Income in peaks and troughs
If you have a variable income that ebbs and flows in peaks and troughs it can be hard to stick to a budget and you may be caught out with unexpected expenses. How can you plan for that?
There are many forms of variable income which may apply to retirees, self-employed people, shift workers, freelancers, contractor, part time workers or holiday workers. The fluctuations can make it difficult to manage your finances month-tomonth and you may find yourself a bit short throughout the year.
If an unexpected expense arises, you might be scrambling around to get the money you need to pay the bills. This can be stressful to say the least, but we have some tips that you can follow that may help with your money management.
Start simple – a budget
Having a budget is crucial to ensuring you have enough money to cover your essential expenses and build up your savings. A budget tracks your spending and factors in your income (including income fluctuations), expenses and financial responsibilities. It may help you set limits for discretionary spending such as entertainment, eating out and unnecessary shopping – to help you stretch your income. Perhaps most importantly, it may stop you overspending on the months you have a higher income!
Plan for the unexpected
Everyone needs contingency funds to cover unexpected events such as unforeseen medical costs.

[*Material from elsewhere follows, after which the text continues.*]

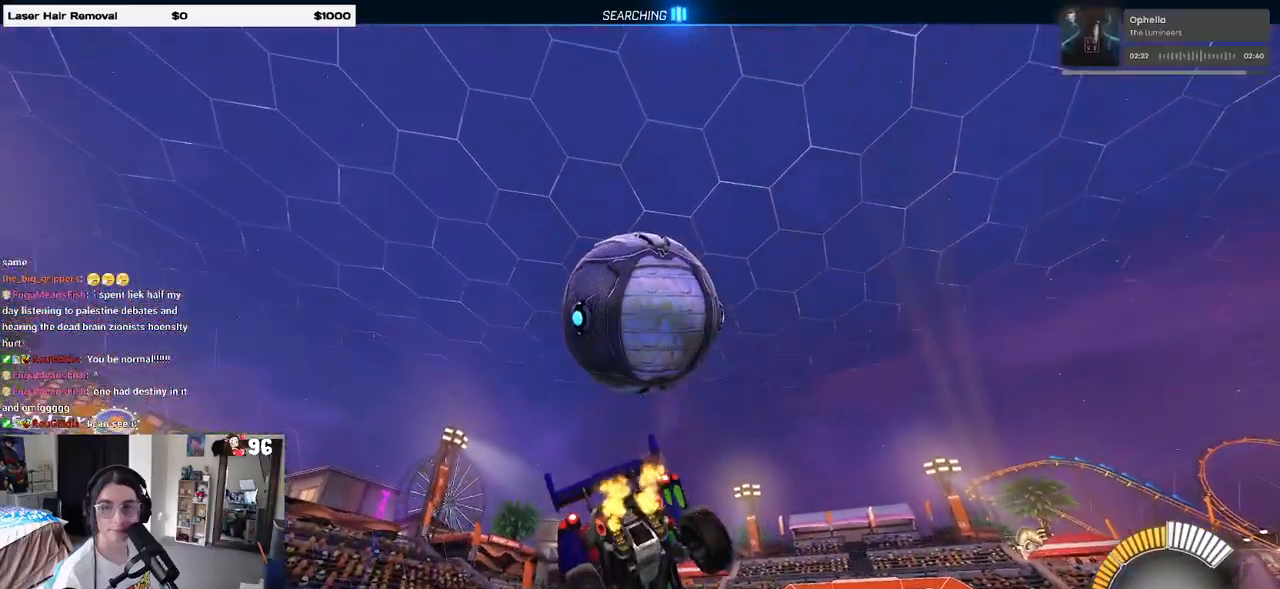
{"buttons": [], "left_stick": "center", "right_stick": "center", "events": [[33, "left_stick", "right"], [117, "CROSS", "down"], [133, "SQUARE", "up"], [200, "CROSS", "up"], [300, "left_stick", "center"]]}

But having money tucked away for emergencies is even more important if your income is unpredictable. A contingency fund is designed to help you stay afloat during periods of little or no income.
Investment income
You don’t have to fully rely on your job or trade for income. If you have enough savings on top of your contingency fund, you may want to consider investing a portion of your money. Your professional financial adviser could recommend strategies to help you generate an income from your investments which can provide you with a safety net and a little bit more money to play with.

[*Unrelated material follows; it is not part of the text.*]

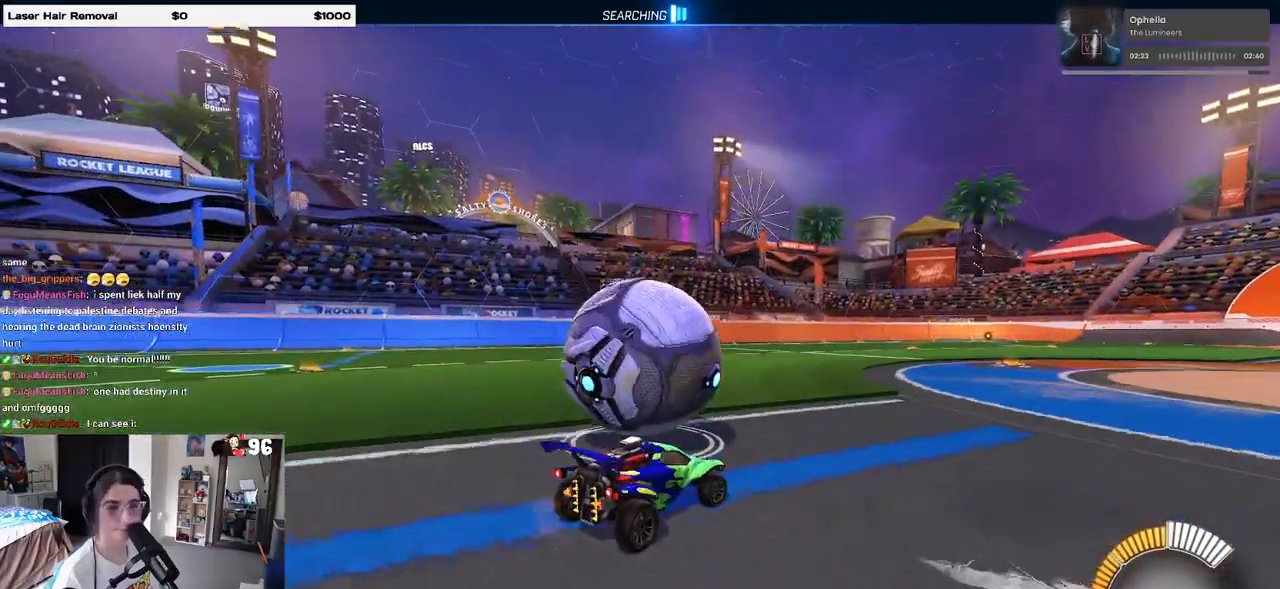
{"buttons": ["L2"], "left_stick": "left", "right_stick": "center", "events": [[33, "left_stick", "center"], [317, "left_stick", "left"], [383, "L2", "down"]]}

Don’t forget your retirement fund
You may not be considering retirement savings when you have a variable income, but it’s vital for your financial security. If you’re looking to bolster your superannuation account, the ‘catch-up’ scheme helps eligible individuals increase their super savings by allowing them to make catch-up concessional contributions.
You can ‘carry forward’ any unused concessional contribution cap amounts starting from the 2018-19 financial year for five financial year on a rolling basis.
You may use carried forward unused concessional contributions caps if you had a total super balance of less than $500,000 at the end of last financial year. These amounts can change year-to-year so it’s a good idea to check the rules with your financial adviser who can help you fully understand your contribution options.
Consider insurance
Consider taking out income protection insurance to protect you and your loved ones should a sudden illness or injury prevent you from earning an income.
Income protection insurance may provide a monthly income while you’re unable to work. But depending on your job, different types of income protection insurance have different benefits and employment requirements.
Speak to your financial adviser to see if such a policy might work for you or how you may tailor a plan to meet your income protection needs.